--- Provided records ---
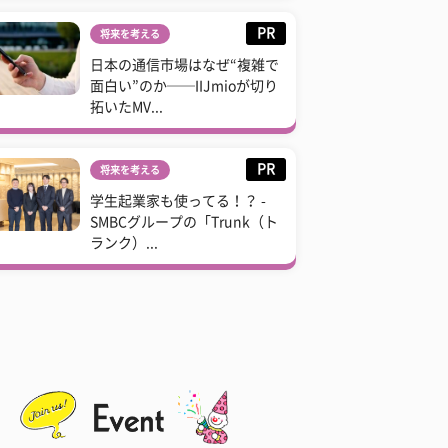
PR
将来を考える
日本の通信市場はなぜ“複雑で
面白い”のか──IIJmioが切り
拓いたMV...
PR
将来を考える
学生起業家も使ってる！？ -
SMBCグループの「Trunk（ト
ランク）...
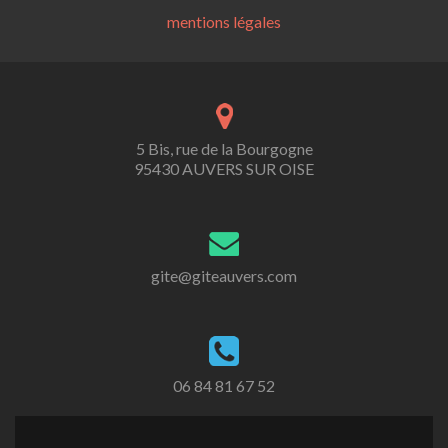
mentions légales
5 Bis, rue de la Bourgogne
95430 AUVERS SUR OISE
gite@giteauvers.com
06 84 81 67 52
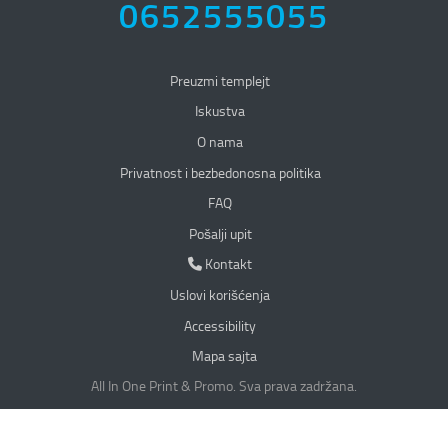
0652555055
Preuzmi templejt
Iskustva
O nama
Privatnost i bezbedonosna politika
Privatnost i bezbedonosna politika
FAQ
Pošalji upit
Kontakt
Kontakt
Uslovi korišćenja
Accessibility
Mapa sajta
All In One Print & Promo. Sva prava zadržana.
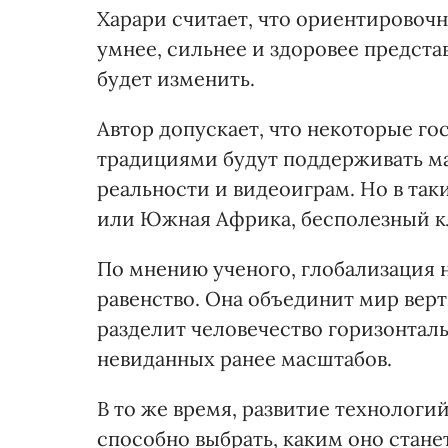
Харари считает, что ориентировочн
умнее, сильнее и здоровее предста
будет изменить.
Автор допускает, что некоторые г
традициями будут поддерживать ма
реальности и видеоиграм. Но в таки
или Южная Африка, бесполезный кла
По мнению ученого, глобализация 
равенство. Она объединит мир верт
разделит человечество горизонталь
невиданных ранее масштабов.
В то же время, развитие технологи
способно выбрать, каким оно стане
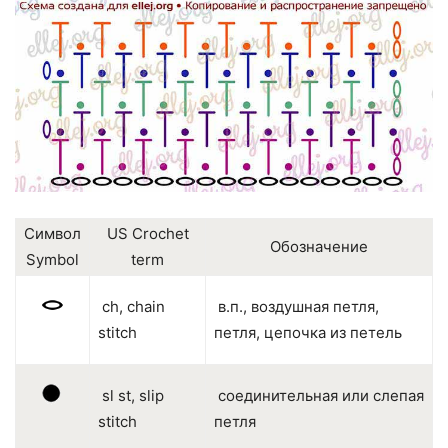
Символ
US Crochet
Обозначение
Symbol
term
ch, chain
в.п., воздушная петля,
stitch
петля, цепочка из петель
sl st, slip
соединительная или слепая
stitch
петля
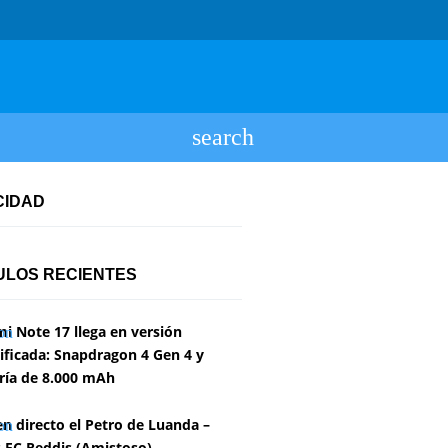
CIDAD
ULOS RECIENTES
i Note 17 llega en versión
ficada: Snapdragon 4 Gen 4 y
ría de 8.000 mAh
en directo el Petro de Luanda –
 FC Reddis (Amistoso)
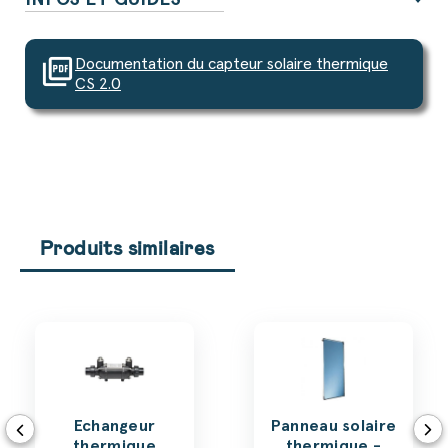
picture_as_pdf
Documentation du capteur solaire thermique
CS 2.0
Produits similaires
Echangeur
Panneau solaire
thermique
thermique -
---
Can you copy the listing above, from the line containing "picture_as_pdf" through the final line, keeping every line identical?

picture_as_pdf
Documentation du capteur solaire thermique
CS 2.0
Produits similaires
Echangeur
Panneau solaire
thermique
thermique -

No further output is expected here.